Task goal: Only lines holding the word "مرحوم" are needed; copy each of them from the material.

>>>

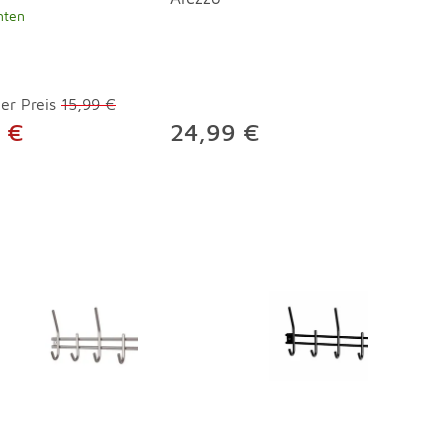
nten
er Preis
15,99 €
 €
24,99 €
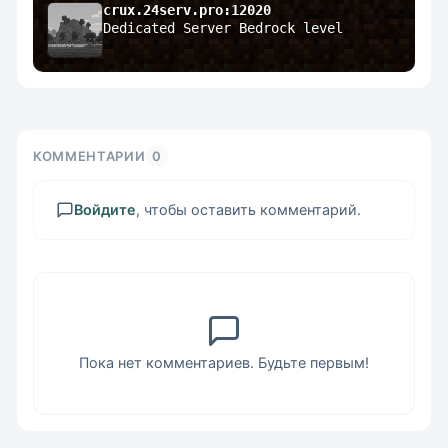
crux.24serv.pro:12020
Dedicated Server Bedrock level
КОММЕНТАРИИ
0
Войдите
, чтобы оставить комментарий.
Пока нет комментариев. Будьте первым!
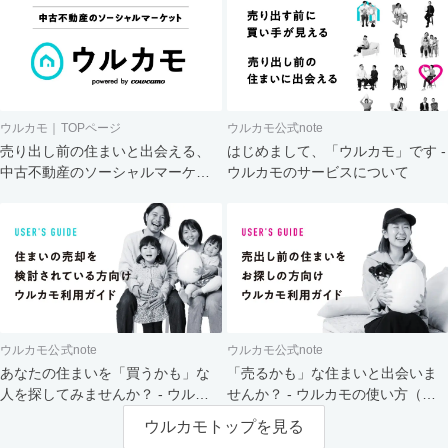
ウルカモ｜TOPページ
ウルカモ公式note
売り出し前の住まいと出会える、
はじめまして、「ウルカモ」です -
中古不動産のソーシャルマーケッ
ウルカモのサービスについて
ト
ウルカモ公式note
ウルカモ公式note
あなたの住まいを「買うかも」な
「売るかも」な住まいと出会いま
人を探してみませんか？ - ウルカ
せんか？ - ウルカモの使い方（買
モの使い方（売主さま向け）
主さま向け）
ウルカモトップを見る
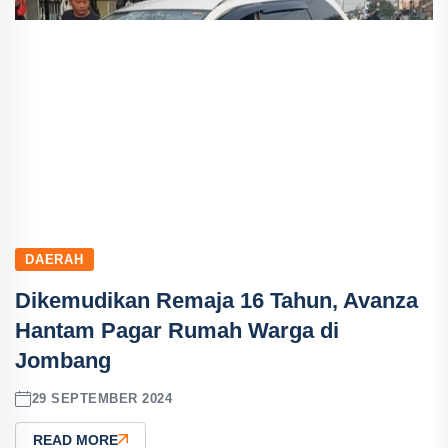
DAERAH
Dikemudikan Remaja 16 Tahun, Avanza
Hantam Pagar Rumah Warga di
Jombang
29 SEPTEMBER 2024
READ MORE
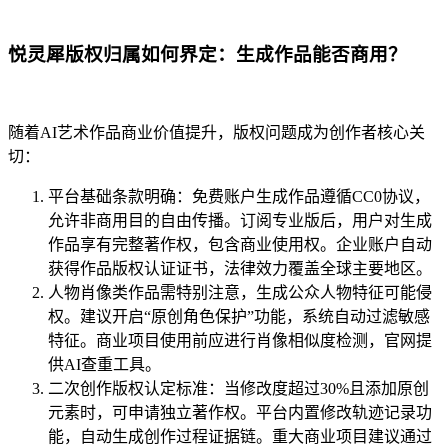
悦灵犀版权归属如何界定：生成作品能否商用？
随着AI艺术作品商业价值提升，版权问题成为创作者核心关
切：
平台基础条款明确：免费账户生成作品遵循CC0协议，
允许非商用目的自由传播。订阅专业版后，用户对生成
作品享有完整著作权，包含商业使用权。企业账户自动
获得作品版权认证证书，法律效力覆盖全球主要地区。
人物肖像类作品需特别注意，生成公众人物特征可能侵
权。建议开启“原创角色保护”功能，系统自动过滤敏感
特征。商业项目使用前应进行肖像相似度检测，官网提
供AI查重工具。
二次创作版权认定标准：当修改度超过30%且添加原创
元素时，可申请独立著作权。平台内置修改轨迹记录功
能，自动生成创作过程证据链。重大商业项目建议通过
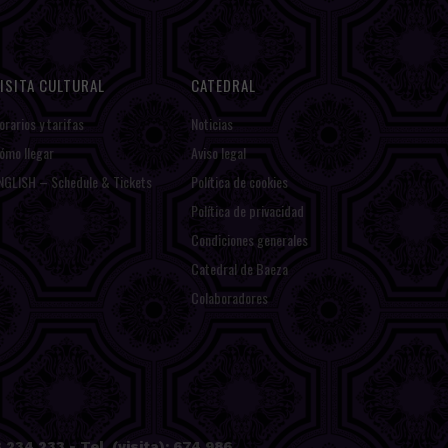
ISITA CULTURAL
CATEDRAL
orarios y tarifas
Noticias
ómo llegar
Aviso legal
NGLISH – Schedule & Tickets
Política de cookies
Política de privacidad
Condiciones generales
Catedral de Baeza
Colaboradores
234 233 - Tel. (visita): 674 986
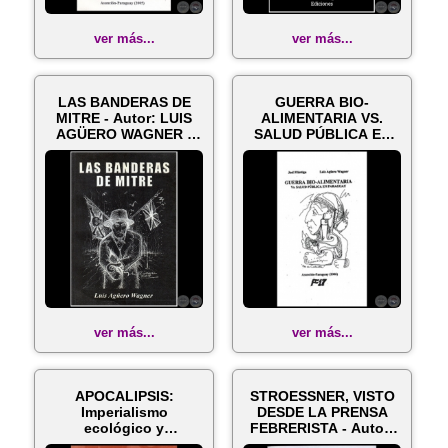
ver más...
ver más...
LAS BANDERAS DE
GUERRA BIO-
MITRE - Autor: LUIS
ALIMENTARIA VS.
AGÜERO WAGNER -
SALUD PÚBLICA EN
Año 2003
PARAGUAY - Autores:
L...
ver más...
ver más...
APOCALIPSIS:
STROESSNER, VISTO
Imperialismo
DESDE LA PRENSA
ecológico y
FEBRERISTA - Autor:
ecoapocalipsis global
LUIS AGÜERO...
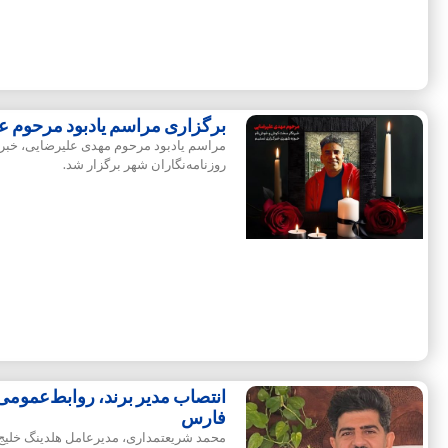
برگزاری مراسم یادبود مرحوم علی
مراسم یادبود مرحوم مهدی علیرضایی، خبرن
روزنامه‌نگاران شهر برگزار شد.
انتصاب مدیر برند، روابط‌عمومی
فارس
محمد شریعتمداری، مدیرعامل هلدینگ خلی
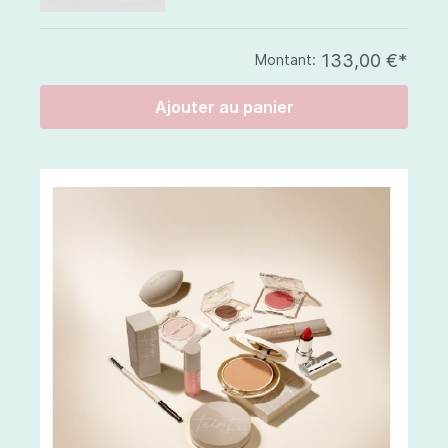
133,00 €*
Montant:
Ajouter au panier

<<<

Answer box:
برگزاری مراسم یادبود مرحوم علی
مراسم یادبود مرحوم مهدی علیرضایی، خبرن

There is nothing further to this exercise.